§ Excerpt provided

== Segment start ==

Connections to SFT, RFT, and RL
The framework reveals that RFT and binary-reward RL objectives are equivalent to forward KL optimization weighted by model accuracy, which biases training toward easier questions. In contrast, the variational reasoning objective treats all questions more evenly, reducing this bias. The analysis extends to GRPO and general RL reward shaping, showing that reward normalization further amplifies the bias toward high-accuracy (easy) questions.
Implementation Details
Model Architecture: The framework is implemented on Qwen2.5 and Qwen3 model families, with separate models for the reasoning policy πθ and the variational posterior qϕ.
Training Pipeline: Initial models are trained via SFT, followed by variational posterior training with forward KL, and final reasoning model training using the IWAE-style objective and weighted SFT.
Sampling and Weighting: For each question, multiple traces are sampled from qϕ, and importance weights are computed using accuracy-based or geometric mean estimators.
Prompt Engineering: Robustness to prompt templates is demonstrated, with both "Solution/Explanation" and "Solution/Thought" formats yielding similar results.
Computational Considerations: Scaling the number of traces K improves performance but increases computational cost, requiring trade-offs in practice.
Empirical Results
Performance: The variational reasoning framework consistently outperforms strong baselines (Bespoke-Stratos, General-Reasoner, RLT) across math, code, and general reasoning benchmarks, with up to 160% improvement over base models and 8.5% over the best baseline on average accuracy.
Stability: Training loss and gradient norms are more stable compared to baselines, attributed to adaptive importance weighting.
Figure 1: Training loss and gradient norm of different methods during Qwen3-Base model training, showing improved stability for variational reasoning.
Pass@K Analysis: The advantage of variational reasoning increases with larger K on complex tasks, while diminishing on simpler or multiple-choice tasks.

== Segment end ==

§ Dataset entries
== Segment start ==

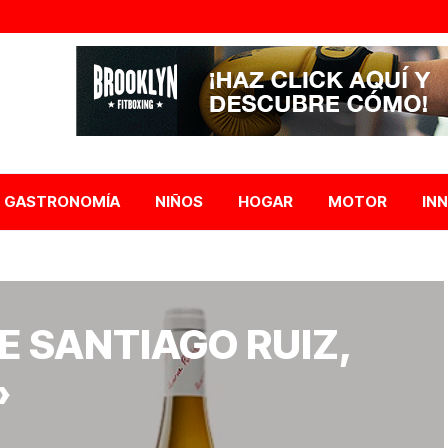
GASTRONOMÍA
NIÑOS
HOGAR
MOTOR
IN
E SANTIAGO RUIZ,
»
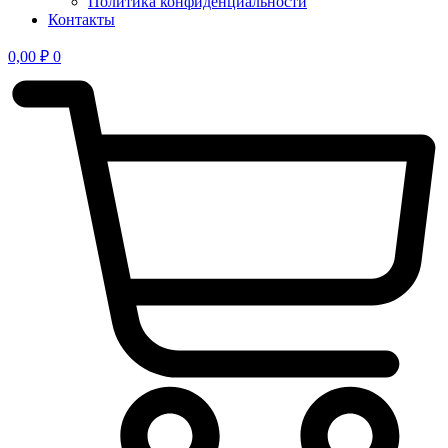
Политика конфиден­циальности
Контакты
0,00
₽
0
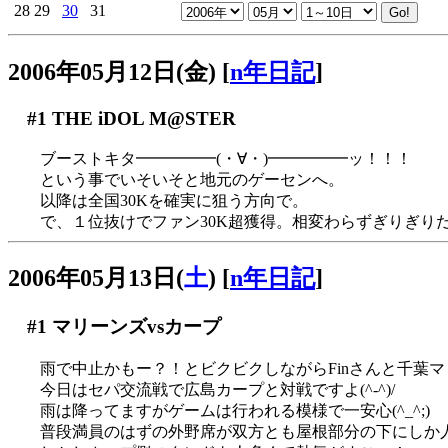
28
29
30
31
2006年05月12日(金)
[
n年日記
]
#1
THE iDOL M@STER
ブーストキタ━━━━━(・∀・)━━━━━ッ！！！
という事でいそいそと地元のゲーセンへ。
以降は全国30Kを確実に狙う方向で。
で、１位抜けでファン30K超獲得。相変わらずぎりぎりだけ
2006年05月13日(
土
)
[
n年日記
]
#1
マリーンズvsカープ
雨で中止かもー？！とビクビクしながらFinさんと千葉
今日はセパ交流戦で広島カープと対戦ですよ(^-^)/
雨は降ってますがゲームは行われる模様で一安心(^_^;)
普段満員のはずの外野席が双方とも屋根部分の下にしか人が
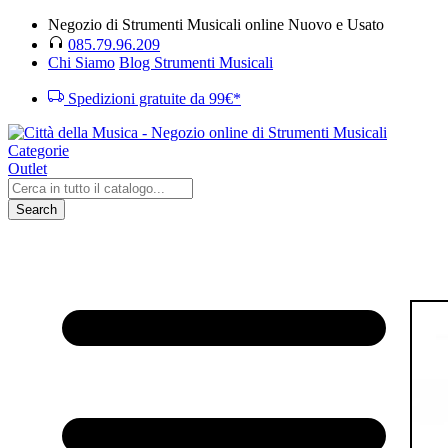
Negozio di Strumenti Musicali online Nuovo e Usato
085.79.96.209
Chi Siamo
Blog Strumenti Musicali
Spedizioni gratuite da 99€*
Categorie
Outlet
Search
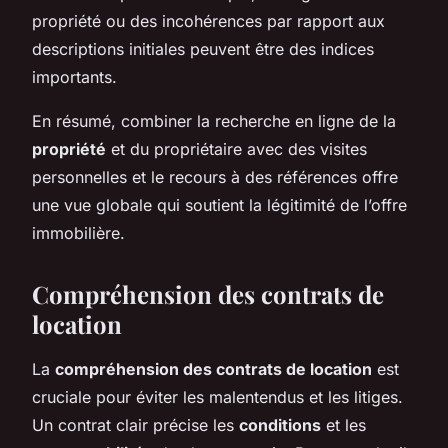
propriété ou des incohérences par rapport aux
descriptions initiales peuvent être des indices
importants.
En résumé, combiner la recherche en ligne de la
propriété
et du propriétaire avec des visites
personnelles et le recours à des références offre
une vue globale qui soutient la légitimité de l’offre
immobilière.
Compréhension des contrats de
location
La
compréhension des contrats de location
est
cruciale pour éviter les malentendus et les litiges.
Un contrat clair précise les
conditions
et les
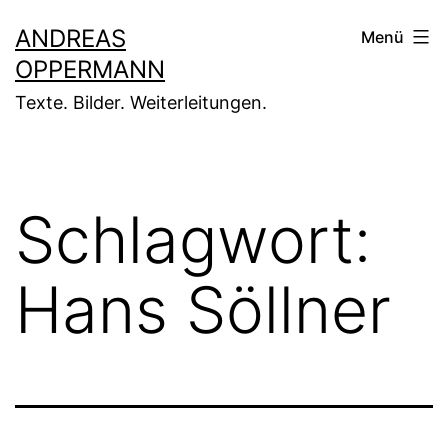
Zum
ANDREAS
Menü
Inhalt
OPPERMANN
springen
Texte. Bilder. Weiterleitungen.
Schlagwort:
Hans Söllner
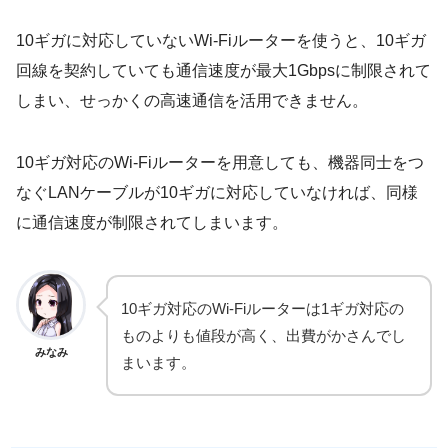
10ギガに対応していないWi-Fiルーターを使うと、10ギガ
回線を契約していても通信速度が最大1Gbpsに制限されて
しまい、せっかくの高速通信を活用できません。
10ギガ対応のWi-Fiルーターを用意しても、機器同士をつ
なぐLANケーブルが10ギガに対応していなければ、同様
に通信速度が制限されてしまいます。
10ギガ対応のWi-Fiルーターは1ギガ対応の
ものよりも値段が高く、出費がかさんでし
みなみ
まいます。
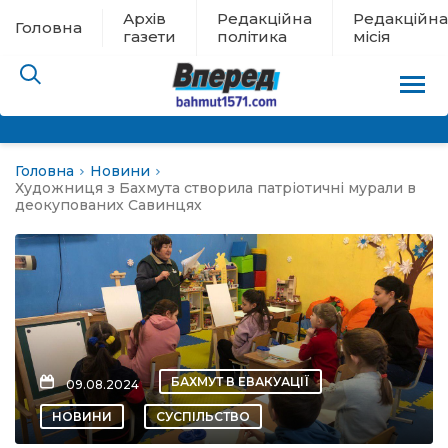
Архів
Редакційна
Редакційна
Головна
газети
політика
місія
Головна
Новини
пам’яті
Художниця з Бахмута створила патріотичні мурали в
деокупованих Савинцях
 в евакуації
льство
ні новини
БАХМУТ В ЕВАКУАЦІЇ
09.08.2024
цина
НОВИНИ
СУСПІЛЬСТВО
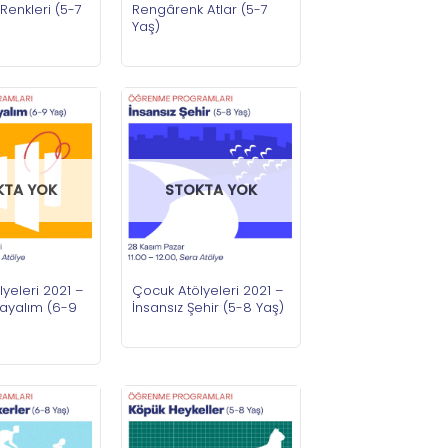
Rengârenk Atlar (5-7
Renkleri (5-7
Yaş)
KTA YOK
STOKTA YOK
yeleri 2021 –
Çocuk Atölyeleri 2021 –
ayalım (6-9
İnsansız Şehir (5-8 Yaş)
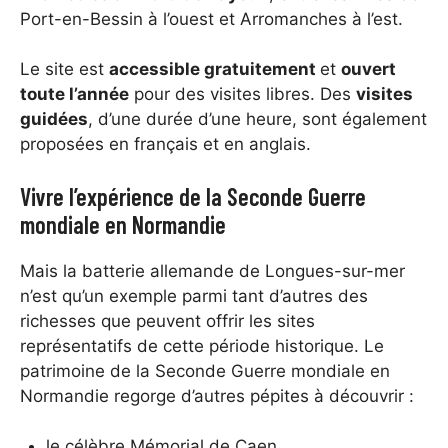
Port-en-Bessin à l’ouest et Arromanches à l’est.
Le site est
accessible gratuitement
et
ouvert
toute l’année
pour des visites libres. Des
visites
guidées
, d’une durée d’une heure, sont également
proposées en français et en anglais.
Vivre l’expérience de la Seconde Guerre
mondiale en Normandie
Mais la batterie allemande de Longues-sur-mer
n’est qu’un exemple parmi tant d’autres des
richesses que peuvent offrir les sites
représentatifs de cette période historique. Le
patrimoine de la Seconde Guerre mondiale en
Normandie regorge d’autres pépites à découvrir :
le célèbre Mémorial de Caen,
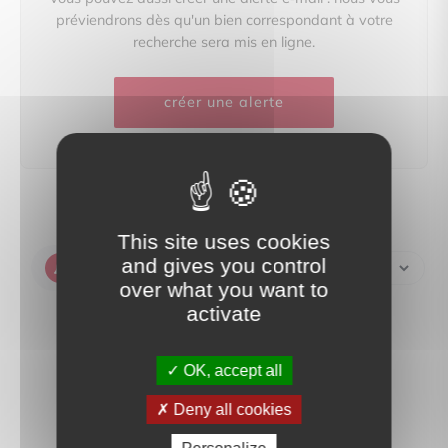
préviendrons dès qu'un bien correspondant à votre
recherche sera mis en ligne.
créer une alerte
This site uses cookies
and gives you control
Créer une alerte
over what you want to
activate
OK, accept all
Deny all cookies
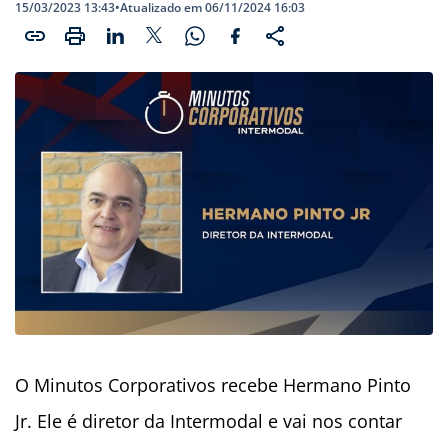
15/03/2023 13:43
•
Atualizado em 06/11/2024 16:03
O Minutos Corporativos recebe Hermano Pinto
Jr. Ele é diretor da Intermodal e vai nos contar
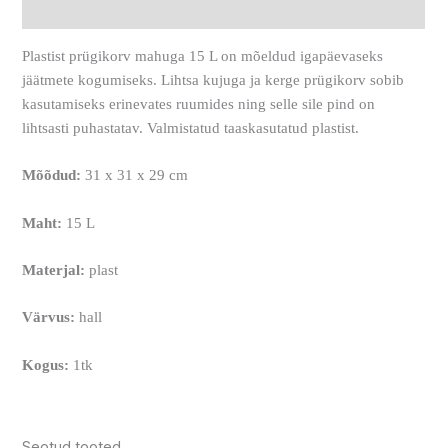
Arvustused (0)
Plastist prügikorv mahuga 15 L on mõeldud igapäevaseks
jäätmete kogumiseks. Lihtsa kujuga ja kerge prügikorv sobib
kasutamiseks erinevates ruumides ning selle sile pind on
lihtsasti puhastatav. Valmistatud taaskasutatud plastist.
Mõõdud:
31 x 31 x 29 cm
Maht:
15 L
Materjal:
plast
Värvus:
hall
Kogus:
1tk
Seotud tooted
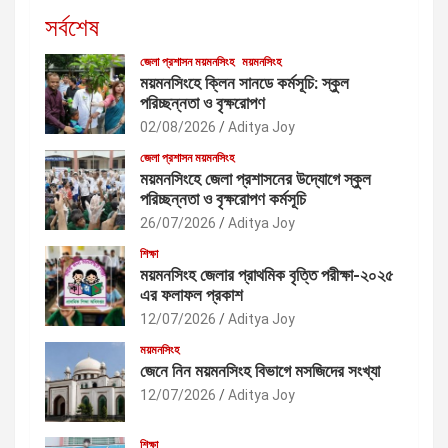
সর্বশেষ
জেলা প্রশাসন ময়মনসিংহ
ময়মনসিংহ
ময়মনসিংহে ক্লিন সানডে কর্মসূচি: স্কুল
পরিচ্ছন্নতা ও বৃক্ষরোপণ
02/08/2026
Aditya Joy
জেলা প্রশাসন ময়মনসিংহ
ময়মনসিংহে জেলা প্রশাসনের উদ্যোগে স্কুল
পরিচ্ছন্নতা ও বৃক্ষরোপণ কর্মসূচি
26/07/2026
Aditya Joy
শিক্ষা
ময়মনসিংহ জেলার প্রাথমিক বৃত্তি পরীক্ষা-২০২৫
এর ফলাফল প্রকাশ
12/07/2026
Aditya Joy
ময়মনসিংহ
জেনে নিন ময়মনসিংহ বিভাগে মসজিদের সংখ্যা
12/07/2026
Aditya Joy
শিক্ষা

== Segment end ==

§ Things to do
a - In the excerpt on variational reasoning, which model families is the framework implemented on?
b - Continue the excerpt on variational reasoning, starting after its last sentence.

§ Answers by item
a - The Qwen2.5 and Qwen3 model families.

b -
Figure 2: Pass@K comparison of baselines versus variational reasoning, highlighting superior performance on complex benchmarks.
Scaling Effects: Increasing the number of sampled traces K yields further accuracy improvements, with diminishing returns at high K.
Figure 3: Effects of scaling up the number of thinking traces (K) on final model performance.
Estimator Ablations: Accuracy-based and geometric mean estimators outperform naive likelihood, validating theoretical analysis.
Length Bias: Density maps reveal strong correlation between trace length and likelihood ratios, justifying estimator choices.
Figure 4: Density maps of thinking token length versus log-likelihood ratio, and answer token length versus log-likelihood, illustrating length bias.
Theoretical and Practical Implications
The framework provides a principled probabilistic perspective that unifies variational inference and RL-style methods for reasoning. It clarifies the implicit biases in existing approaches and offers stable, scalable objectives for improving reasoning ability. The analysis of estimator variance and bias informs practical implementation choices, and the connection to reward shaping in RL suggests avenues for debiasing and more equitable training.
Future Directions
Potential extensions include multi-round training (beyond T=1), richer posterior designs for answer hints, and application to broader domains. The framework's generality suggests applicability to agentic reasoning, program synthesis, and scientific discovery tasks.
Conclusion
The variational reasoning framework advances the training of reasoning LLMs by formalizing thinking traces as latent variables and optimizing via variational inference. It achieves strong empirical gains, improved stability, and theoretical clarity, while subsuming and debiasing existing SFT, RFT, and RL methods. This work lays the foundation for principled, scalable reasoning optimization in LLMs.